##### EXTRACT PROVIDED #####

For each part of this problem you will need to provide a _single_ SQL query which will check whether a certain condition holds on a specific instance of a relation, in the following way: **your query should return an empty result if and only if the condition holds on the instance.**  (If the condition _doesn't hold_, your query should return something non-empty, but it doesn't matter what this is).

Note our language here: the conditions that we specify cannot be proved to hold **in general** without knowing the externally-defined functional dependencies; so what we mean is, _check whether they **could** hold in general for the relation, given any specific set of tuples_.

#####

#### WRITTEN INSTRUCTION A
In the records, copy out the lines from the one containing "orange star: rotated" through the one containing "brown hexagon: rotated", both included, omitting the picture lines.

##### RECORDS TO PROCESS #####

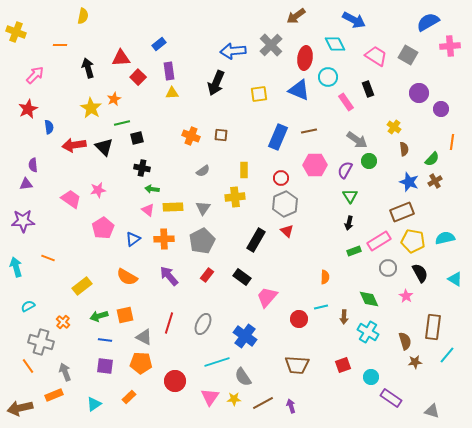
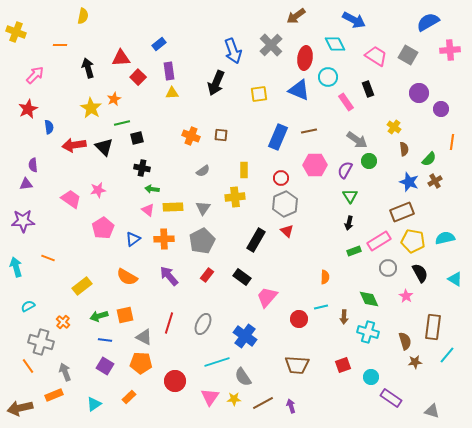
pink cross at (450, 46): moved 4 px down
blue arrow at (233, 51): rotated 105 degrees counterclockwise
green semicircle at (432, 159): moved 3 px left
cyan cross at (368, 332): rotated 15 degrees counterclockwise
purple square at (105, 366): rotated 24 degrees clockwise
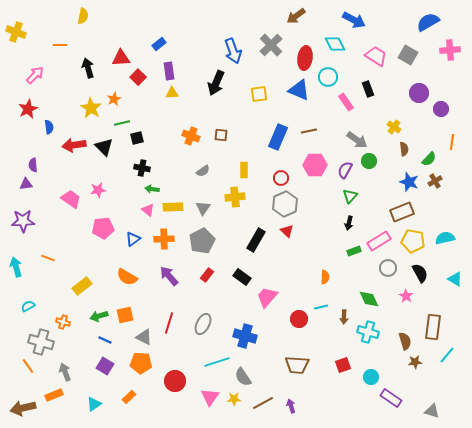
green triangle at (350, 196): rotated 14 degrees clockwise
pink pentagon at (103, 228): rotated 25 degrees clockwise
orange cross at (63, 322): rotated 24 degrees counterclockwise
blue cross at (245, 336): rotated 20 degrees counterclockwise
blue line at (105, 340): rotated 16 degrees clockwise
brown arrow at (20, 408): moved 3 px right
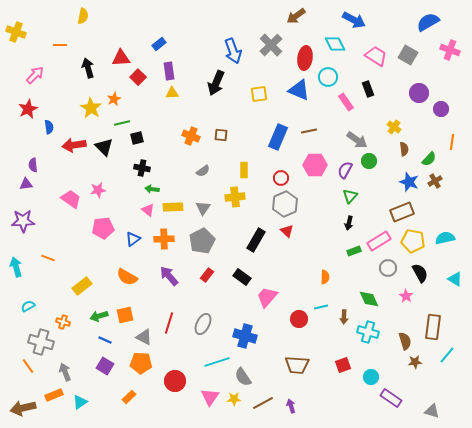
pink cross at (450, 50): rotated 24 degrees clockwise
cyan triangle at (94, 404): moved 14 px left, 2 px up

#####
##### RECORDS TO PROCESS #####

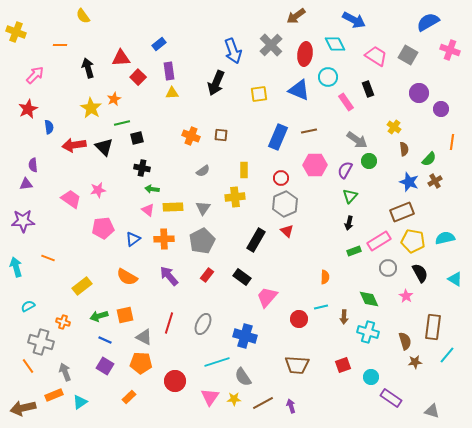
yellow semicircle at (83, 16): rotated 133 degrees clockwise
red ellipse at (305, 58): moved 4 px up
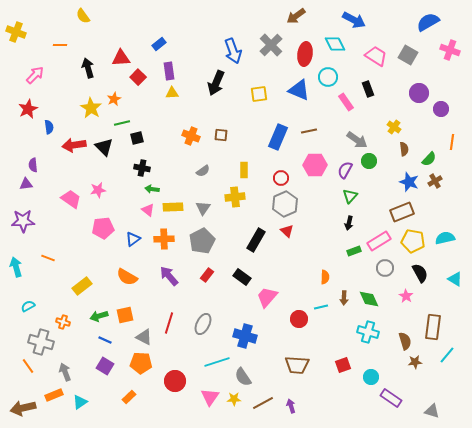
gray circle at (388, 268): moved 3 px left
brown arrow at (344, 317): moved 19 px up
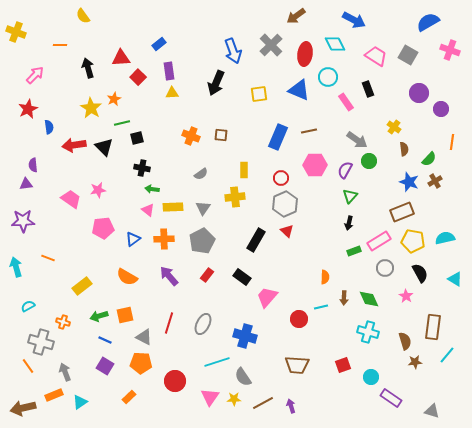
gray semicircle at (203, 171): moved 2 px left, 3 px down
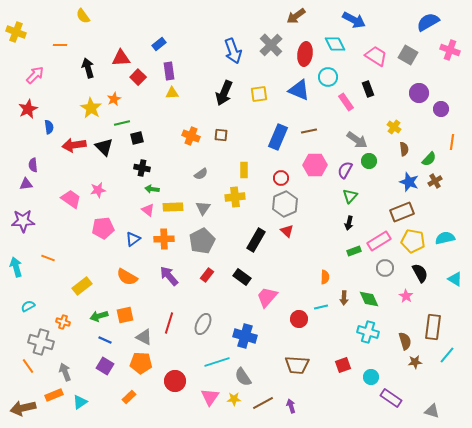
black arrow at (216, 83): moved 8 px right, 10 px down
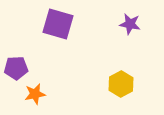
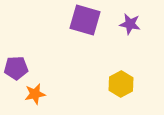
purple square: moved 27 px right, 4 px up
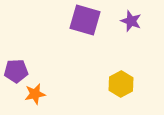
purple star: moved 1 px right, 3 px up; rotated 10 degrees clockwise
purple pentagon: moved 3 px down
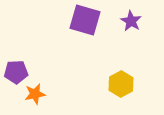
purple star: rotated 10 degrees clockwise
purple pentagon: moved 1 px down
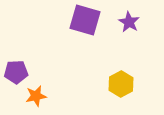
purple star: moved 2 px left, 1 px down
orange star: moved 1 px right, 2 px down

#####
##### RECORDS TO PROCESS #####

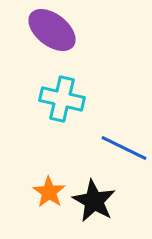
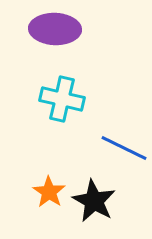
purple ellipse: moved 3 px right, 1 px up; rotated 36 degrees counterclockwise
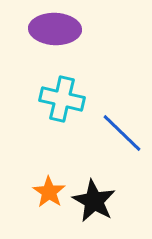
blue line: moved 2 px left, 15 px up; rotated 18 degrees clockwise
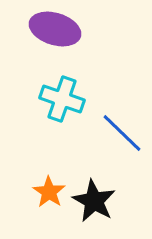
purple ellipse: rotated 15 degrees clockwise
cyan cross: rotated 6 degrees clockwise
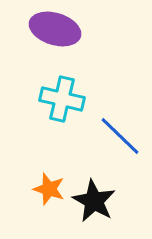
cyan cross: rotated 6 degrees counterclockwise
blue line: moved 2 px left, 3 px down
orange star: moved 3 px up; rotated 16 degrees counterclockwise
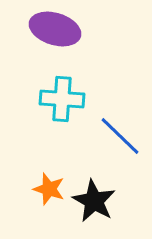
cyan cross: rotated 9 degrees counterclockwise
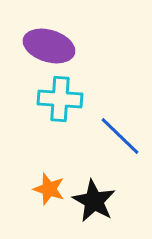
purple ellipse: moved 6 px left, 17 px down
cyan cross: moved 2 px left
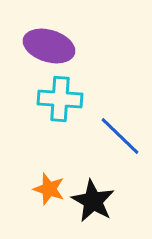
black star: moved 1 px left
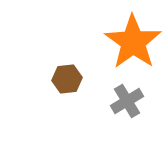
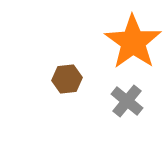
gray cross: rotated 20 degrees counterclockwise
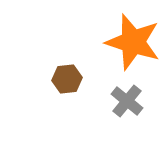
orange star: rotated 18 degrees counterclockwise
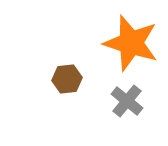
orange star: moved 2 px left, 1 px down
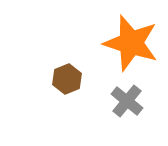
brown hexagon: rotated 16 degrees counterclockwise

#####

#### WRITTEN INSTRUCTION B
Summarize the SQL problem instructions in two sentences.

#### EXPECTED OUTPUT A
orange star: rotated 18 degrees counterclockwise
orange star: moved 2 px left, 1 px down
brown hexagon: rotated 16 degrees counterclockwise

#### EXPECTED OUTPUT B
Each part of the problem calls for a single SQL query that returns an empty result if and only if a given condition holds on a specific instance of a relation, and returns something non-empty, of any kind, when it does not. Because the conditions cannot be proved to hold in general without the externally defined functional dependencies, the query checks whether they could hold in general for the relation given a specific set of tuples.